If we were to construct a map showing the geographical distribution of the serf population, we should at once perceive that serfage radiated from Moscow. Starting from that city as a centre and travelling in any direction towards the confines of the Empire, we find that, after making allowance for a few disturbing local influences, the proportion of serfs regularly declines in the successive provinces traversed. In the region representing the old Muscovite Tsardom they form considerably more than a half of the rural population. Immediately to the south and east of this, in the territory that was gradually annexed during the seventeenth and first half of the eighteenth century, the proportion varies from twenty-five to fifty per cent., and in the more recently annexed provinces it steadily decreases till it almost reaches zero.

We may perceive, too, that the percentage of serfs decreases towards the north much more rapidly than towards the east and south. This points to the essentially agricultural nature of serfage in its infancy. In the south and east there was abundance of rich "black earth" celebrated for its fertility, and the nobles in quest of estates naturally preferred this region to the inhospitable north, with its poor soil and severe climate.
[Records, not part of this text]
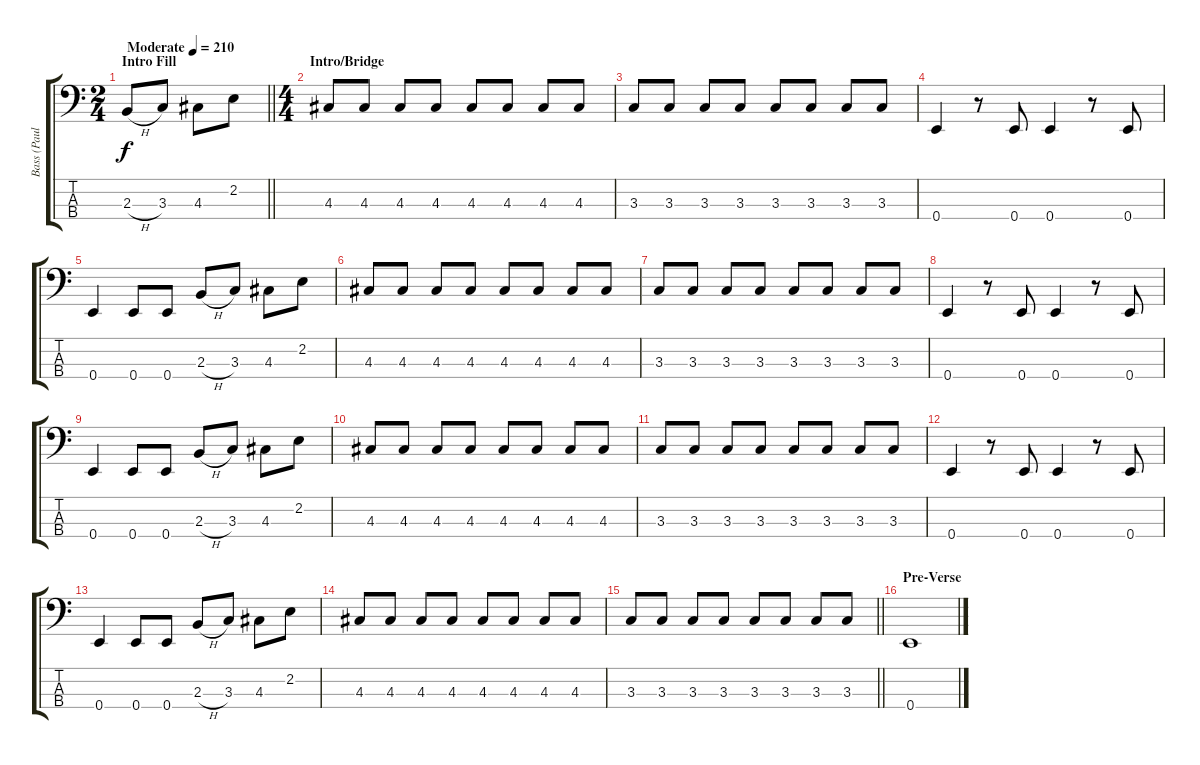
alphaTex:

\track ("Bass (Paul)" "Bass (Paul") {instrument electricbassfinger}
\staff {score tabs}
\tuning (G2 D2 A1 E1) {hide}
\ts (2 4)
\section ("" "Intro Fill")
\tempo (210 "Moderate")
\clef f4
\barLineRight lightlight
\ks c
2.3{h}.8{dy f instrument electricbassfinger} 3.3.8 4.3.8 2.2.8 |
\ts (4 4)
\section ("" "Intro/Bridge")
4.3.8 4.3.8 4.3.8 4.3.8 4.3.8 4.3.8 4.3.8 4.3.8 |
3.3.8 3.3.8 3.3.8 3.3.8 3.3.8 3.3.8 3.3.8 3.3.8 |
0.4.4 r.8 0.4.8 0.4.4 r.8 0.4.8 |
0.4.4 0.4.8 0.4.8 2.3{h}.8 3.3.8 4.3.8 2.2.8 |
4.3.8 4.3.8 4.3.8 4.3.8 4.3.8 4.3.8 4.3.8 4.3.8 |
3.3.8 3.3.8 3.3.8 3.3.8 3.3.8 3.3.8 3.3.8 3.3.8 |
0.4.4 r.8 0.4.8 0.4.4 r.8 0.4.8 |
0.4.4 0.4.8 0.4.8 2.3{h}.8 3.3.8 4.3.8 2.2.8 |
4.3.8 4.3.8 4.3.8 4.3.8 4.3.8 4.3.8 4.3.8 4.3.8 |
3.3.8 3.3.8 3.3.8 3.3.8 3.3.8 3.3.8 3.3.8 3.3.8 |
0.4.4 r.8 0.4.8 0.4.4 r.8 0.4.8 |
0.4.4 0.4.8 0.4.8 2.3{h}.8 3.3.8 4.3.8 2.2.8 |
4.3.8 4.3.8 4.3.8 4.3.8 4.3.8 4.3.8 4.3.8 4.3.8 |
\barLineRight lightlight
3.3.8 3.3.8 3.3.8 3.3.8 3.3.8 3.3.8 3.3.8 3.3.8 |
\section ("" "Pre-Verse")
0.4.1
A more careful examination of the supposed map* would bring out other interesting facts. Let me notice one by way of illustration. Had serfage been the result of conquest we should have found the Slavonic race settled on the State Domains, and the Finnish and Tartar tribes supplying the serfs of the nobles. In reality we find quite the reverse; the Finns and Tartars were nearly all State Peasants, and the serfs of the proprietors were nearly all of Slavonic race. This is to be accounted for by the fact that the Finnish and Tartar tribes inhabit chiefly the outlying regions, in which serfage never attained such dimensions as in the centre of the Empire.